1. Your shift is your workout.
Between the walking, the running, the lifting, the chest compressions, and the call lights that never quit, who needs a gym? As one ER nurse put it, "I kept meaning to enroll in a gym class. Every time I got off work I was too tired to go. Turns out my shift is more than enough exercise."
2. Drink, or pee?
We know hydration matters and we know why elimination matters. We also know how fast a shift can get away from us. So we make the call no one should have to make, and sometimes the answer is skip the water so you do not have to find time for the bathroom.
3. You are the family doctor now.
Patients are not the only ones who assume you know everything. Your relatives do too, from anatomy to symptoms to writing a prescription. One pediatric nurse with five years on the job remembers a call around 11 p.m. from her mother's friend whose baby had a fever, asking her to drive over and write a prescription, because surely she knew all about sick babies.
4. You teach things you have never done.

EXERCISE AIM: What are all the numbered headings in the text about nursing?

MATERIAL SHOWN:

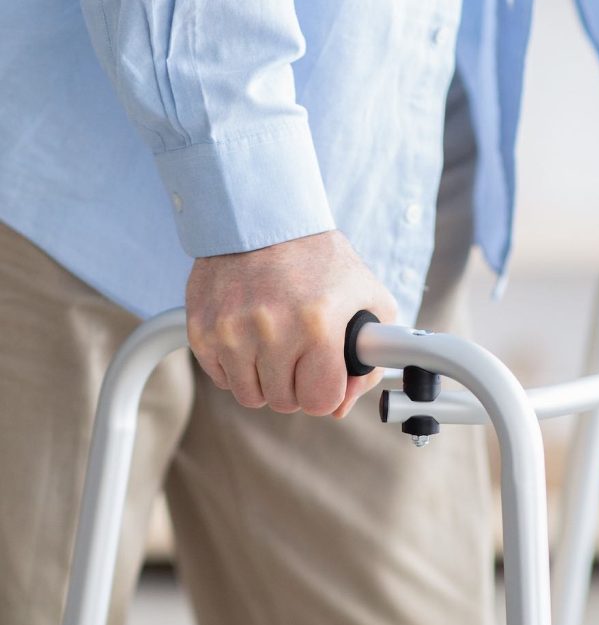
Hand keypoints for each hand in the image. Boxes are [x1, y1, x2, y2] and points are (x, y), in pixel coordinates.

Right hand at [186, 230, 396, 417]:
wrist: (263, 217)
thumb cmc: (321, 260)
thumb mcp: (369, 299)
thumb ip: (371, 360)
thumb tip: (342, 406)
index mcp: (318, 325)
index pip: (320, 400)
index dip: (327, 392)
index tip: (325, 375)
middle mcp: (272, 330)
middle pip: (285, 402)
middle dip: (297, 385)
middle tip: (301, 354)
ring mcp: (232, 330)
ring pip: (251, 396)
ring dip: (266, 379)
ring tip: (276, 346)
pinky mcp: (202, 328)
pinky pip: (221, 377)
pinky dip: (237, 366)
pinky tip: (250, 337)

RESPONSE TO THIS EXERCISE:
1. Your shift is your workout.
2. Drink, or pee?
3. You are the family doctor now.
4. You teach things you have never done.